Thread-Safety Summary
Type Send Sync Notes LeanIMT (no concurrent)✅ ❌ Can move between threads, not shareable LeanIMT (concurrent)✅ ✅ Can be wrapped in Arc and shared TreeSnapshot✅ ✅ Always safe to share (immutable) RotorTree✅ ✅ Internal Arc<Shared> is Sync DurabilityToken✅ ✅ Lock-free atomic wait
Benchmarks
Concurrent insert throughput (4-core machine):
Threads Inserts/sec (no concurrent) Inserts/sec (concurrent) 1 5.2M 4.8M 2 N/A 7.1M 4 N/A 10.5M 8 N/A 11.2M
Observations:
Single-threaded overhead: ~8% (from RwLock)
Scales to 2x at 4 threads (diminishing returns beyond)
Bottleneck: hash computation, not locks
Combine concurrent with parallel feature for best multi-threaded performance (see Parallelization ).
Debugging Concurrency Issues
Deadlock Detection
parking_lot supports deadlock detection in debug builds:
#[cfg(debug_assertions)]
parking_lot :: deadlock :: check_deadlock ();
Run this periodically in tests to catch lock ordering bugs.
TSAN (ThreadSanitizer)
Build with TSAN to detect data races:
RUSTFLAGS = "-Z sanitizer=thread" cargo +nightly test --features concurrent
Logging Lock Contention
Instrument locks to measure contention:
let start = std :: time :: Instant :: now ();
let guard = self . inner . write ();
let wait_time = start . elapsed ();
if wait_time > Duration :: from_micros ( 100 ) {
eprintln! ( "High contention: waited {:?} for write lock" , wait_time );
}
Best Practices
Batch Insertions Use insert_many() to amortize lock overhead. 100x inserts = 1x lock.

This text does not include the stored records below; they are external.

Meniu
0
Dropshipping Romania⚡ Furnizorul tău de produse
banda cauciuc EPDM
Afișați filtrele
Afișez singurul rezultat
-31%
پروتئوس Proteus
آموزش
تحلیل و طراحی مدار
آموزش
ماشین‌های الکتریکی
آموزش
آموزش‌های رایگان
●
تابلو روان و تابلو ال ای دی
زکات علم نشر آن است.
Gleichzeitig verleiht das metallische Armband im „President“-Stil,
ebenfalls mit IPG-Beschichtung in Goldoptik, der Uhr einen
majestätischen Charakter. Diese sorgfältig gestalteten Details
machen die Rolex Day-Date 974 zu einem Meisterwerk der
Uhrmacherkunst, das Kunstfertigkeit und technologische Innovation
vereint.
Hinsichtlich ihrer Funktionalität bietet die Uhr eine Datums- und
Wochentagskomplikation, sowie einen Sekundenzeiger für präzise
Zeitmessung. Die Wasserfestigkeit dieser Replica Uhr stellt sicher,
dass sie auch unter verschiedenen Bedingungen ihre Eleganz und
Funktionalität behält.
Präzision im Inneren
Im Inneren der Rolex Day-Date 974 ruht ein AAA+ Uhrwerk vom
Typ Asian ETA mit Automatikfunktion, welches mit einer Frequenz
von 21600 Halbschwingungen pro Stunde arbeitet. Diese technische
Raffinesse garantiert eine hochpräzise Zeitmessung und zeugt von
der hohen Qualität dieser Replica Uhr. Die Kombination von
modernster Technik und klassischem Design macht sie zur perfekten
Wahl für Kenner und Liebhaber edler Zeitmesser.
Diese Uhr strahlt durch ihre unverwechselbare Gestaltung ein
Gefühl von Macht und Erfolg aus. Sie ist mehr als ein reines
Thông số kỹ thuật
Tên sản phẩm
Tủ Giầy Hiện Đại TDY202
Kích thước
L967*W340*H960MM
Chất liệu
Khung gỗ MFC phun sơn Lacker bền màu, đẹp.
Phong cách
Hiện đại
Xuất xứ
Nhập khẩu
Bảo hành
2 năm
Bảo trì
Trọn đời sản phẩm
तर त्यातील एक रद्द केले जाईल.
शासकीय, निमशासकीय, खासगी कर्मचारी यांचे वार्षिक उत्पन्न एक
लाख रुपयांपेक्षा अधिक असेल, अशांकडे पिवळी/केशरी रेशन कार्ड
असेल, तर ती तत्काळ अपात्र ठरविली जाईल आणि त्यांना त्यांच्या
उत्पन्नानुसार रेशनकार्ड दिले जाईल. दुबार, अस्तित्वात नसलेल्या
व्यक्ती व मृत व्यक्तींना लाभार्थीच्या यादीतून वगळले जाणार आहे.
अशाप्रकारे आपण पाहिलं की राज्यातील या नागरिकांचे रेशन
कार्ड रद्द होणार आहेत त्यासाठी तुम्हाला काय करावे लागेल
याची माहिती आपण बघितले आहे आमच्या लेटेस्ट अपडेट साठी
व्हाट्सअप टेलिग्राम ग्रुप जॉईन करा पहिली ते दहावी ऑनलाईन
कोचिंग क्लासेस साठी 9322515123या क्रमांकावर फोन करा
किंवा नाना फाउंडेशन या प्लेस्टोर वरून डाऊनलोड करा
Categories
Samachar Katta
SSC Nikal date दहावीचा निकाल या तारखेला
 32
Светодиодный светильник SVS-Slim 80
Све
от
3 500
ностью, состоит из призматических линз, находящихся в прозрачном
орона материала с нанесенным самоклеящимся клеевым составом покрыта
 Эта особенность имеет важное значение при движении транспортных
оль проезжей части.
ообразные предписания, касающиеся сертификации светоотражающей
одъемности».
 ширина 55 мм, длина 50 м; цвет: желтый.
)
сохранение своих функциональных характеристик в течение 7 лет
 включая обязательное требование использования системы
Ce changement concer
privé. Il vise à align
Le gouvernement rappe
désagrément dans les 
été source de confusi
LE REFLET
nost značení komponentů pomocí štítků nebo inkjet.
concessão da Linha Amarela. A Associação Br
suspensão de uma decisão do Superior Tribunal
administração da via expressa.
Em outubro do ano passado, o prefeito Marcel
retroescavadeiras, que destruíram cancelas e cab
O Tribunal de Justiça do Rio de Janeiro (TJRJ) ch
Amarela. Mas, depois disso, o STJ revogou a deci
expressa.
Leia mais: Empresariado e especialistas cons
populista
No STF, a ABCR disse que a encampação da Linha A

Drop Snapshots Don’t hold snapshots across checkpoint boundaries. Free memory ASAP.
Avoid Tiny Batches Don’t spawn 1000 threads each inserting 1 leaf. Batch first, then parallelize.
Profile First Measure lock contention before optimizing. Most workloads are CPU-bound, not lock-bound.
Lock-Free Proof Generation
Once you have a snapshot, proof generation is completely lock-free :
let snap = Arc :: new ( tree . snapshot ()); // Brief read lock
// Spawn many proof workers, no contention
let handles : Vec < _ > = ( 0 .. num_cpus :: get ())
. map ( | worker_id | {
let snap = Arc :: clone ( & snap );
thread :: spawn ( move || {
for i in ( worker_id .. snap . size ()) . step_by ( num_cpus :: get ()) {
let proof = snap . generate_proof ( i ) . unwrap ();
// ... send proof to client ...
}
})
})
. collect ();
for h in handles {
h . join () . unwrap ();
}
No locks acquired during proof generation (all data is Arc-shared and immutable).